Instruction. Your answer must consist solely of the lines from the one containing "interneta za celu" through the last line of the records below, reproduced exactly, with all pictures omitted.

Available records.
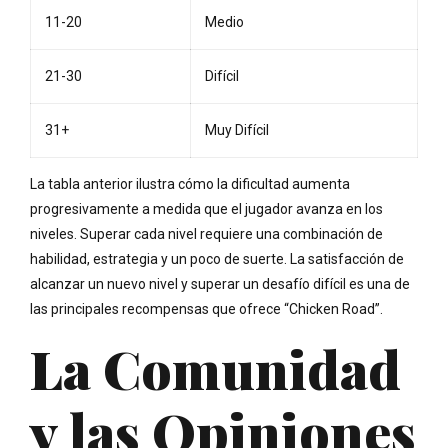
11-20
Medio
21-30
Difícil
31+
Muy Difícil
La tabla anterior ilustra cómo la dificultad aumenta
progresivamente a medida que el jugador avanza en los
niveles. Superar cada nivel requiere una combinación de
habilidad, estrategia y un poco de suerte. La satisfacción de
alcanzar un nuevo nivel y superar un desafío difícil es una de
las principales recompensas que ofrece “Chicken Road”.
La Comunidad
y las Opiniones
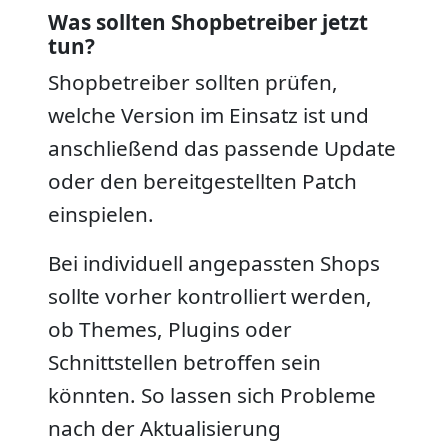
Was sollten Shopbetreiber jetzt
tun?
Shopbetreiber sollten prüfen,
welche Version im Einsatz ist und
anschließend das passende Update
oder den bereitgestellten Patch
einspielen.
Bei individuell angepassten Shops
sollte vorher kontrolliert werden,
ob Themes, Plugins oder
Schnittstellen betroffen sein
könnten. So lassen sich Probleme
nach der Aktualisierung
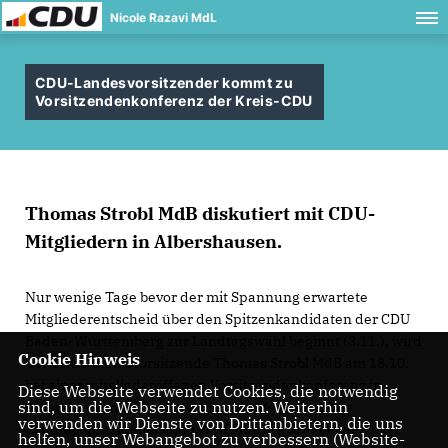
Nicole Razavi MdL
CDU-Landesvorsitzender kommt zu
Vorsitzendenkonferenz der Kreis-CDU
Thomas Strobl MdB diskutiert mit CDU-
Mitgliedern in Albershausen.
Nur wenige Tage bevor der mit Spannung erwartete
Mitgliederentscheid über den Spitzenkandidaten der CDU
Baden-Württemberg zur Landtagswahl beginnt (3.11.), wird
Cookie Hinweis
der CDU Landesvorsitzende Thomas Strobl MdB am 18.10.
bei einer mitgliederoffenen Vorsitzendenkonferenz in
Diese Webseite verwendet Cookies, die notwendig
sind, um die Webseite zu nutzen. Weiterhin
Albershausen zu Gast sein. Er möchte ebenso wie
verwenden wir Dienste von Drittanbietern, die uns
Landtagspräsident Guido Wolf MdL die CDU bei der
helfen, unser Webangebot zu verbessern (Website-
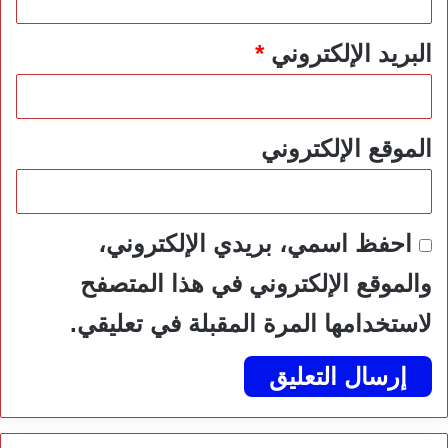
البريد الإلكتروني
*
الموقع الإلكتروني
احفظ اسمي، بريدي الإلكتروني،
والموقع الإلكتروني في هذا المتصفح
لاستخدامها المرة المقبلة في تعليقي.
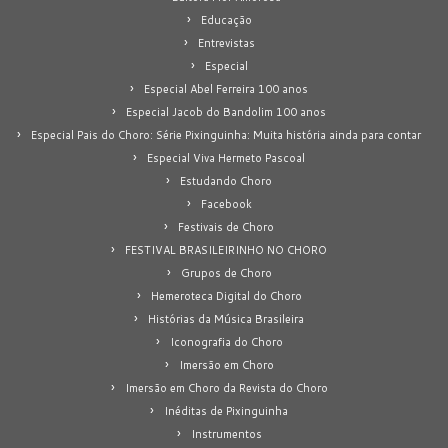
Educação
Entrevistas
Especial
Especial Abel Ferreira 100 anos
Especial Jacob do Bandolim 100 anos
Especial Pais do Choro: Série Pixinguinha: Muita história ainda para contar
Especial Viva Hermeto Pascoal
Estudando Choro
Facebook
Festivais de Choro
FESTIVAL BRASILEIRINHO NO CHORO
Grupos de Choro
Hemeroteca Digital do Choro
Histórias da Música Brasileira
Iconografia do Choro
Imersão em Choro
Imersão em Choro da Revista do Choro
Inéditas de Pixinguinha
Instrumentos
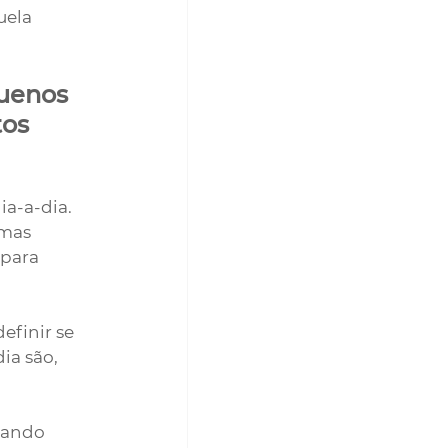
ela 
uenos 
os 
a-a-dia. 
imas 
para 
finir se 
ia são, 
hando 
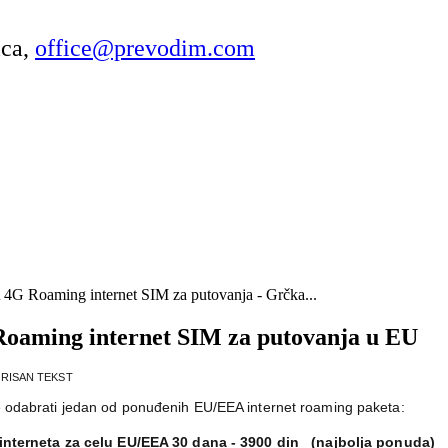
ica,
office@prevodim.com
4G Roaming internet SIM za putovanja - Grčka...
oaming internet SIM za putovanja u EU
RISAN TEKST
 odabrati jedan od ponuđenih EU/EEA internet roaming paketa:
interneta za celu EU/EEA 30 dana - 3900 din (najbolja ponuda)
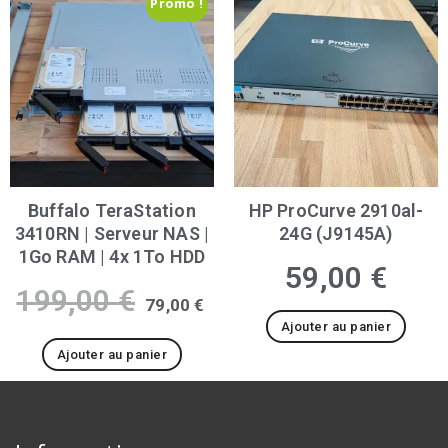
Promo !
Buffalo TeraStation
HP ProCurve 2910al-
3410RN | Serveur NAS |
24G (J9145A)
1Go RAM | 4x 1To HDD
59,00
€
199,00
€
79,00
€
Ajouter au panier
Ajouter au panier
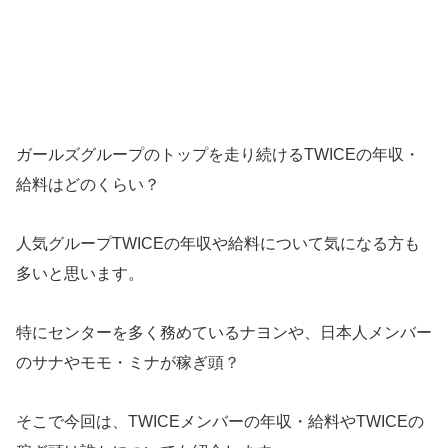
ガールズグループのトップを走り続けるTWICEの年収・
給料はどのくらい？
人気グループTWICEの年収や給料について気になる方も
多いと思います。
特にセンターを多く務めているナヨンや、日本人メンバー
のサナやモモ・ミナが稼ぎ頭？
そこで今回は、TWICEメンバーの年収・給料やTWICEの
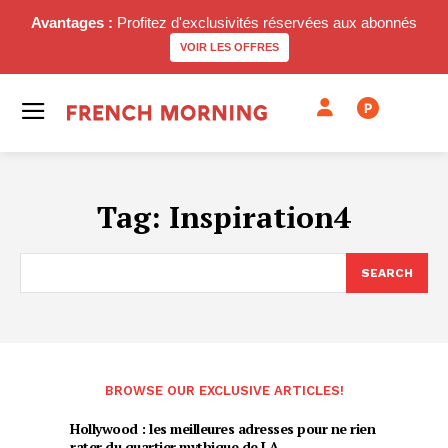
Avantages :
Profitez d'exclusivités réservées aux abonnés
VOIR LES OFFRES
P
Tag:
Inspiration4
SEARCH
BROWSE OUR EXCLUSIVE ARTICLES!
Hollywood : les meilleures adresses pour ne rien
rater du quartier mythique de LA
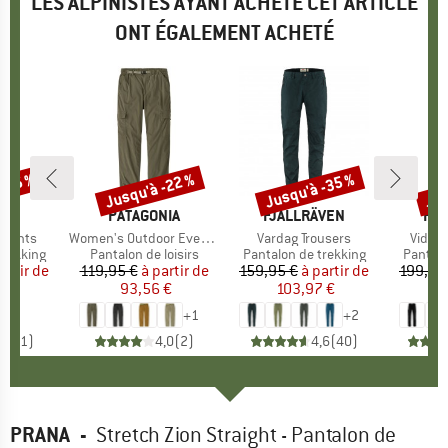
LES ALPINISTES AYANT ACHETÉ CET ARTICLE
ONT ÉGALEMENT ACHETÉ
 -35 %
Jusqu'à -22 %
Jusqu'à -35 %
Jus
Remise
Remise
Rem
E
RA
MARQUE
PATAGONIA
MARQUE
FJÄLLRÄVEN
MA
FJÄ
 Pants
Article
Women's Outdoor Everyday Cargo Pants
Article
Vardag Trousers
Article
Vidda 
up
trekking
Product group
Pantalon de loisirs
Product group
Pantalon de trekking
Produc
Pantalo
artir de
ix
ix réduit
119,95 €
à partir de
Prix
Prix réduit
159,95 €
à partir de
Prix
Prix réduit
199,95
 €
93,56 €
103,97 €
1
+
1
+
2
4,0
(
1
)
4,0
(
2
)
4,6
(
40
)
PRANA
-
Stretch Zion Straight - Pantalon de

Problem solution.
interneta za celu EU/EEA 30 dana - 3900 din (najbolja ponuda)
Promo !
Buffalo TeraStation
HP ProCurve 2910al-
3410RN | Serveur NAS |
24G (J9145A)
1Go RAM | 4x 1To HDD
59,00
€
199,00
€
79,00
€
Ajouter au panier
Ajouter au panier
ガールズグループのトップを走り続けるTWICEの年収・
給料はどのくらい？
人気グループTWICEの年収や給料について気になる方も
多いと思います。
特にセンターを多く務めているナヨンや、日本人メンバー
のサナやモモ・ミナが稼ぎ頭？
そこで今回は、TWICEメンバーの年収・給料やTWICEの
Avantages :
Profitez d'exclusivités réservées aux abonnés
VOIR LES OFFRES
P
Tag:
Inspiration4
SEARCH
BROWSE OUR EXCLUSIVE ARTICLES!
Hollywood : les meilleures adresses pour ne rien
rater du quartier mythique de LA
LES ALPINISTES AYANT ACHETÉ CET ARTICLE
ONT ÉGALEMENT ACHETÉ
 -35 %
Jusqu'à -22 %
Jusqu'à -35 %
Jus
Remise
Remise
Rem
E
RA
MARQUE
PATAGONIA
MARQUE
FJÄLLRÄVEN
MA
FJÄ
 Pants
Article
Women's Outdoor Everyday Cargo Pants
Article
Vardag Trousers
Article
Vidda 
up
trekking
Product group
Pantalon de loisirs
Product group
Pantalon de trekking
Produc
Pantalo
artir de
ix
ix réduit
119,95 €
à partir de
Prix
Prix réduit
159,95 €
à partir de
Prix
Prix réduit
199,95
 €
93,56 €
103,97 €
1
+
1
+
2
4,0
(
1
)
4,0
(
2
)
4,6
(
40
)
PRANA
-
Stretch Zion Straight - Pantalon de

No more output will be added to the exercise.